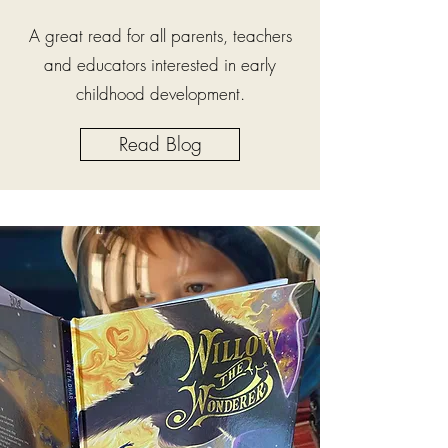
A great read for all parents, teachers
and educators interested in early
childhood development.
Read Blog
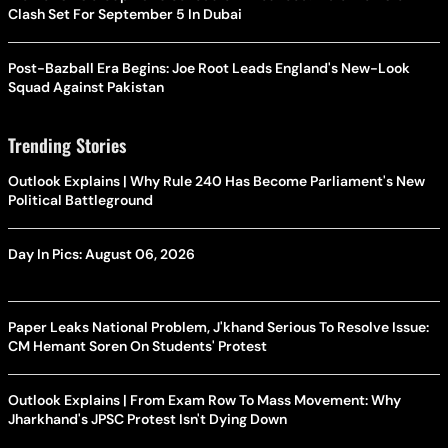
Clash Set For September 5 In Dubai
Post-Bazball Era Begins: Joe Root Leads England's New-Look
Squad Against Pakistan
Trending Stories
Outlook Explains | Why Rule 240 Has Become Parliament's New
Political Battleground
Day In Pics: August 06, 2026
Paper Leaks National Problem, J'khand Serious To Resolve Issue:
CM Hemant Soren On Students' Protest
Outlook Explains | From Exam Row To Mass Movement: Why
Jharkhand's JPSC Protest Isn't Dying Down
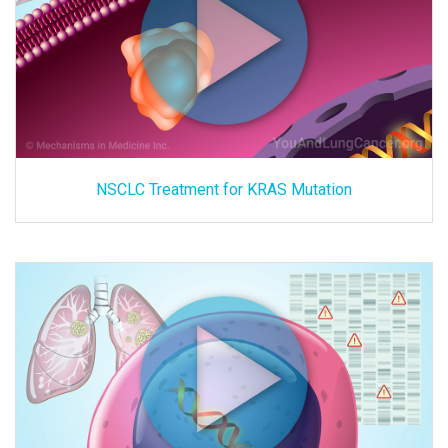
NSCLC Treatment for KRAS Mutation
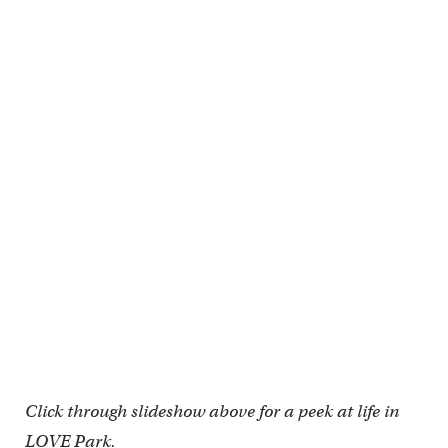
Food trucks in Love Park (Praxis)
Click through slideshow above for a peek at life in
LOVE Park.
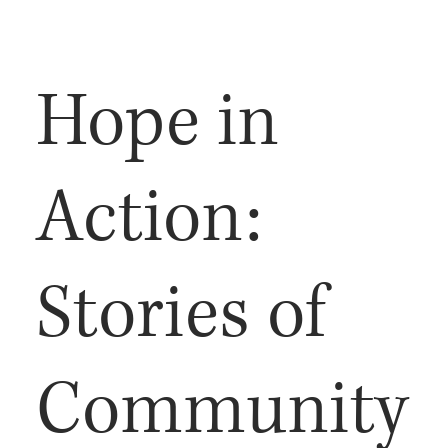
Hope in
Action:
Stories of
Community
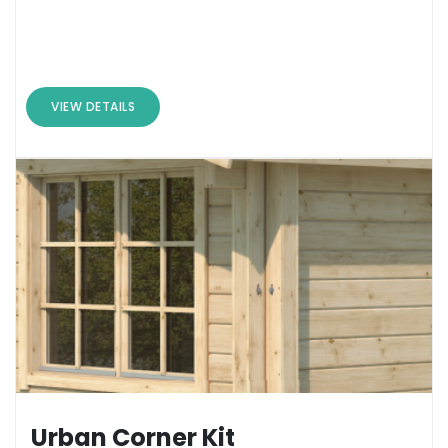
VIEW DETAILS
Urban Corner Kit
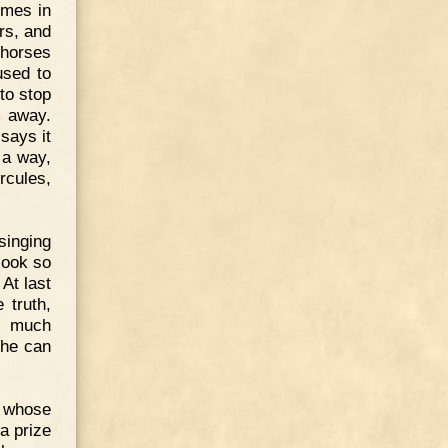
omes in
rs, and
 horses
used to
to stop
m away.
says it
 a way,
rcules,
singing
look so
 At last
 truth,
y much
 he can
n whose
a prize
☆ ☆ ☆ ☆ ☆ ☆ ☆
▸ Problem to work on
Rewrite the text of all the records above, swapping every "Outlook Explains" for "Outlook Decodes" and changing nothing else. Leave the pictures out of your answer.

▸ Exercise result
A great read for all parents, teachers
and educators interested in early
childhood development.
Read Blog
Clash Set For September 5 In Dubai
Post-Bazball Era Begins: Joe Root Leads England's New-Look
Squad Against Pakistan
Trending Stories
Outlook Decodes | Why Rule 240 Has Become Parliament's New
Political Battleground
Day In Pics: August 06, 2026
Paper Leaks National Problem, J'khand Serious To Resolve Issue:
CM Hemant Soren On Students' Protest
Outlook Decodes | From Exam Row To Mass Movement: Why
Jharkhand's JPSC Protest Isn't Dying Down
NSCLC Treatment for KRAS Mutation
Food trucks in Love Park (Praxis)
Click through slideshow above for a peek at life in
LOVE Park.
Hope in
Action:
Stories of
Community
VIEW DETAILS
Urban Corner Kit
omes in
rs, and
 horses
used to
to stop
m away.
says it
 a way,
rcules,
singing
look so
 At last
 truth,
y much
 he can
n whose
a prize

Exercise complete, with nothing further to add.